SELECTED EXCERPT
####

Teichlab / MultiMAP

MultiMAP for integration of single cell multi-omics
MIT License
53 stars 12 forks source link

MultiMAP using precomputed distance matrices #11

Open ulo opened 4 months ago

ulo commented 4 months ago

Hi! I would like to try MultiMAP for integrating a variety of datasets on a specific protein family. This includes classical omics data like RNA-seq or targeted metabolomics, and also structural information and protein annotations. For each of the different data modalities, I derived distance matrices which I can generate nice individual UMAPs on (using the metric='precomputed' parameter). And as MultiMAP is a generalization of UMAP, would it theoretically work to create a MultiMAP based on these distances? I am aware that the current implementation does not support this, but I would like to know if conceptually this would be possible. I tried to figure out by looking at your source code, but I am unfortunately neither a mathematician nor a Python expert...

####

PROBLEMS AND TASKS
a) In the MultiMAP issue thread, why does the poster think MultiMAP might work on precomputed distance matrices? Answer in one to three sentences.
b) Carry on the MultiMAP issue thread from its last sentence.
These lines come from a separate source unrelated to the MultiMAP issue thread.

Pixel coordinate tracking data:
####

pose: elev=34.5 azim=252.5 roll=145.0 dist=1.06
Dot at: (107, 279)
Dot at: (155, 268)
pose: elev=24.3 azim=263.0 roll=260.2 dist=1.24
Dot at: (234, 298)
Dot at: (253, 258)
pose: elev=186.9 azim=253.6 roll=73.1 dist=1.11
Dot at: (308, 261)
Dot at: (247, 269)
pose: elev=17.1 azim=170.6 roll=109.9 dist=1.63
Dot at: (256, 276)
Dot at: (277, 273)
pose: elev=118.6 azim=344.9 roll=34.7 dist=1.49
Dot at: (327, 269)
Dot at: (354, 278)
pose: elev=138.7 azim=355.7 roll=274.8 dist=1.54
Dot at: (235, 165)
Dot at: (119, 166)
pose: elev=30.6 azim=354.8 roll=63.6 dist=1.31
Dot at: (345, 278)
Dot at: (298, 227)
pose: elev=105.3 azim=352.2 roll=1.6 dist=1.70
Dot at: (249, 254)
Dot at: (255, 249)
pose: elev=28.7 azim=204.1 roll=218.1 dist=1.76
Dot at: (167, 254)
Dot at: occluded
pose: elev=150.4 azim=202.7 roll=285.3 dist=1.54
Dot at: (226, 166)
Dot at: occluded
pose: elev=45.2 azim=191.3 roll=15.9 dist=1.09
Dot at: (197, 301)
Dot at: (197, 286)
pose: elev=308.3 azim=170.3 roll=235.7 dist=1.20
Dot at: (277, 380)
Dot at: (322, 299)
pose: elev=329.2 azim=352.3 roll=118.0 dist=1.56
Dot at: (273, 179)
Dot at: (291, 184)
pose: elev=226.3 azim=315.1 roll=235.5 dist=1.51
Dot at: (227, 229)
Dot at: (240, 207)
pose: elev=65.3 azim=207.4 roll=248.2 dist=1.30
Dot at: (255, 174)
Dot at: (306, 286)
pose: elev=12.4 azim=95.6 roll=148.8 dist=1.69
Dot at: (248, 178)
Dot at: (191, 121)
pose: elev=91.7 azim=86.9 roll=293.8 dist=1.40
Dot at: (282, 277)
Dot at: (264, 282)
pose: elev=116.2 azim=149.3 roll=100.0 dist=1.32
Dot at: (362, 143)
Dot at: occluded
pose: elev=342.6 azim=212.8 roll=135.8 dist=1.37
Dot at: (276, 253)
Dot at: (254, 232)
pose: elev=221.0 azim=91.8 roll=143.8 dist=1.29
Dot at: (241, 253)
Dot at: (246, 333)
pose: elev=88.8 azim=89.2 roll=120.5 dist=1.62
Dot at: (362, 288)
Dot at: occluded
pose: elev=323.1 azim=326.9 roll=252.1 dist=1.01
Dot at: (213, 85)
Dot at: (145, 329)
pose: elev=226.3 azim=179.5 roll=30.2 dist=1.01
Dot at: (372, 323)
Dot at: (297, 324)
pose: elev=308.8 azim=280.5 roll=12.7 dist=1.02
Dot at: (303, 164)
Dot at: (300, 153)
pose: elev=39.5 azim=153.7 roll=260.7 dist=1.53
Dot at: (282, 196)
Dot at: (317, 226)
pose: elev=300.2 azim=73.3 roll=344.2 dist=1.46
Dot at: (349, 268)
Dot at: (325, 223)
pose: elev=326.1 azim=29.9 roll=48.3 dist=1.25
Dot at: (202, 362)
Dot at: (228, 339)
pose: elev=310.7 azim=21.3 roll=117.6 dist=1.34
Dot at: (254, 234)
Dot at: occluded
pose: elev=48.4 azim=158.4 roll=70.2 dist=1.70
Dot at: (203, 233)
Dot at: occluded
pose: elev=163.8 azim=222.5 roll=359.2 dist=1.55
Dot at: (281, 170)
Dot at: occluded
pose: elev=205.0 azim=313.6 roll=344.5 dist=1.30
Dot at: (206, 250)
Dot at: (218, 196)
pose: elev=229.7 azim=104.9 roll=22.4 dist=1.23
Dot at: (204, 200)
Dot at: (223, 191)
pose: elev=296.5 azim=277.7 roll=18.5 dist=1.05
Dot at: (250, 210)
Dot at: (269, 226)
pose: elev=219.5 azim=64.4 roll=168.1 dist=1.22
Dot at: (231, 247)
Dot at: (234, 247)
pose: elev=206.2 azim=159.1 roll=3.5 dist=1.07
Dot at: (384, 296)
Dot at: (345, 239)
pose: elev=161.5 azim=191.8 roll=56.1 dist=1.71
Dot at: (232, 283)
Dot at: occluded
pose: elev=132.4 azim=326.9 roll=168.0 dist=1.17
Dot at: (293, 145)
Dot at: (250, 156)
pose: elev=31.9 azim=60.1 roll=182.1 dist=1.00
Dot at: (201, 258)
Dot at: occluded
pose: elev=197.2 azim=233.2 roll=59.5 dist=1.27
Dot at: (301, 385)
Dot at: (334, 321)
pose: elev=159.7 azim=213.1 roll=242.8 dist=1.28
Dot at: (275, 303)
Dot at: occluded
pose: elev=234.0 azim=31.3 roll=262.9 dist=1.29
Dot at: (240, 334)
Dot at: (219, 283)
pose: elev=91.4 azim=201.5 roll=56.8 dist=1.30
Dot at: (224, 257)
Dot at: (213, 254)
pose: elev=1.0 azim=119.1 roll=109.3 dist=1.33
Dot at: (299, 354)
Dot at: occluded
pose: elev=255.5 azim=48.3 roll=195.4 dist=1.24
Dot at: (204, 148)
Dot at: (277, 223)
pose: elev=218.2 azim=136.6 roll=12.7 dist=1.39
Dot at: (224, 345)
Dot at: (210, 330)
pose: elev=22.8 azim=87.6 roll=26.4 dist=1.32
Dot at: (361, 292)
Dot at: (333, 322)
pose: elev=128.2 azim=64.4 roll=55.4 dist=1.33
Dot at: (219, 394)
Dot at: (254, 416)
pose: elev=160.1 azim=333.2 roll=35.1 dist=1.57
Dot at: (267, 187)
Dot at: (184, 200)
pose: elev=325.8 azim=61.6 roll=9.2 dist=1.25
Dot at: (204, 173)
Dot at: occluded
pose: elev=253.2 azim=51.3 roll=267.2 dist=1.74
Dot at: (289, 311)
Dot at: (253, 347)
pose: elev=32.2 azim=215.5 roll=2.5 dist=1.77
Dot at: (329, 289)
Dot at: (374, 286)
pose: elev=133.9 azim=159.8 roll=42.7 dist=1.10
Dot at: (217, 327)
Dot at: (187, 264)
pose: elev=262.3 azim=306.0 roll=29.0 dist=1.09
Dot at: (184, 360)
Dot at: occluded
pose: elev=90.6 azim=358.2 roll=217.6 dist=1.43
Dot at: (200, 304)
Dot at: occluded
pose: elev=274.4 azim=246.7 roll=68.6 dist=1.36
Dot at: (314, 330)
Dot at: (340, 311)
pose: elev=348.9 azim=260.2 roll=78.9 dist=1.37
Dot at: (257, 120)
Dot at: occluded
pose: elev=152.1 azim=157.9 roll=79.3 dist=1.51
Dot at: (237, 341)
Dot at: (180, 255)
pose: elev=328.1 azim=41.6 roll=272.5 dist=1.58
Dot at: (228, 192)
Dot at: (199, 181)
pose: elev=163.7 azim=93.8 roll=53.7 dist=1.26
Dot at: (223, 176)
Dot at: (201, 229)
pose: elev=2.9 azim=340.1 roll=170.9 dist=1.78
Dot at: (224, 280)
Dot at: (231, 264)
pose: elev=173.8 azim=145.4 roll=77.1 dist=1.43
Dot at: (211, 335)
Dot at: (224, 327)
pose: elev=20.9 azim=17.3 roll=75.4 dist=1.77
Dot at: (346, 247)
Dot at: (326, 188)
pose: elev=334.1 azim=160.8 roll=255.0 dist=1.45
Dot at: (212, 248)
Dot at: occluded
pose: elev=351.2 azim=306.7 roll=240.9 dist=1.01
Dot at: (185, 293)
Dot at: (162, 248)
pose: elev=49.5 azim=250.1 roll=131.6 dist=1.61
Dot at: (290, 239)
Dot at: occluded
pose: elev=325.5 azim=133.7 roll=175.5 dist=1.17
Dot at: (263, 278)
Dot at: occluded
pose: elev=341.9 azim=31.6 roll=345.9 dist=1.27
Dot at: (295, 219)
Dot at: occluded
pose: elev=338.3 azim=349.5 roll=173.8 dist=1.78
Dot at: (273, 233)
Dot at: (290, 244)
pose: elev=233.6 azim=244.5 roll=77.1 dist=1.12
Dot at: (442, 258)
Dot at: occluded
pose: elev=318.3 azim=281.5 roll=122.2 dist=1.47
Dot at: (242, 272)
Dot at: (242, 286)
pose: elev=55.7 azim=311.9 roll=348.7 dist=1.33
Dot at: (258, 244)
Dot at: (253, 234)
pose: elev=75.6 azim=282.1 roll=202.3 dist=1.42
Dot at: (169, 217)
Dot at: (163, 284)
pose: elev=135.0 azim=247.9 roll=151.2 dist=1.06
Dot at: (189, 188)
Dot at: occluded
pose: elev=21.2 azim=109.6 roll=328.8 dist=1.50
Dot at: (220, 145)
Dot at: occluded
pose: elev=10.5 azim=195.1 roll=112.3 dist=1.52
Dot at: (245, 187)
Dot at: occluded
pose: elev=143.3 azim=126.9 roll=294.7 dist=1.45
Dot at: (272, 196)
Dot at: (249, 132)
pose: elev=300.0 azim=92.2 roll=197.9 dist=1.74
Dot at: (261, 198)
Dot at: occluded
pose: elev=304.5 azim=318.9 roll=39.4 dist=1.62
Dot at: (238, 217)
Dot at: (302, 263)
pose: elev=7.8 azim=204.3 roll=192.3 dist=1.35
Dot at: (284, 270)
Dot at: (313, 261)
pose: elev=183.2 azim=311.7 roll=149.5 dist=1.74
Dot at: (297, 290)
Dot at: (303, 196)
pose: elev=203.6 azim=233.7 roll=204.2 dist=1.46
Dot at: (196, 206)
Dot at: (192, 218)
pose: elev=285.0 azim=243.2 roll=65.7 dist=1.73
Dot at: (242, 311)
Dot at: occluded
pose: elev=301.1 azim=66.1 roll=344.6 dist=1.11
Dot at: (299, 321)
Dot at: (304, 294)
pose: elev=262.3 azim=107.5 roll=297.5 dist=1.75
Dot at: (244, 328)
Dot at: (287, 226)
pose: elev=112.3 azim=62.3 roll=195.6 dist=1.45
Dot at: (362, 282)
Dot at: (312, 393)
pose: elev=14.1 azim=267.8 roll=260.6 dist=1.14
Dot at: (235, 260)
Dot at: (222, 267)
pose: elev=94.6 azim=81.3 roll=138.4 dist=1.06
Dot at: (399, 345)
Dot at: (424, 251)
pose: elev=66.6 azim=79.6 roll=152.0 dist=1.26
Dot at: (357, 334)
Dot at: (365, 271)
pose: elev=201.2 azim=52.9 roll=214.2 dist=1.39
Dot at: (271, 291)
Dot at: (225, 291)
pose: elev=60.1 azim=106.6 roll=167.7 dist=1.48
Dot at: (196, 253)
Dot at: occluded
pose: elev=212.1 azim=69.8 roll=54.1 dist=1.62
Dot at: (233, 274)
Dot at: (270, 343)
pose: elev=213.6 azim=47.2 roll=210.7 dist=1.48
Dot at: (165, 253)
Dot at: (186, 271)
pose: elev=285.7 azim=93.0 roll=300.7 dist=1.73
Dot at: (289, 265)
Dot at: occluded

####

TASK-BY-TASK RESULTS
a) The poster can already build good individual UMAPs from each modality's distance matrix using metric='precomputed'. Since MultiMAP is a generalization of UMAP, the poster reasons it might also work on those distances in principle.

b)
Many thanks! Ulrich

ktpolanski commented 4 months ago

I had a root around Mika's source code and in principle this could be possible (not with the current code, like you noticed). The algorithm generates a set of distances and KNN indices for each individual dataset, and then for each pairwise combination of datasets. I'm not sure how that would work with your data though, as you need shared features to compute a pairwise representation.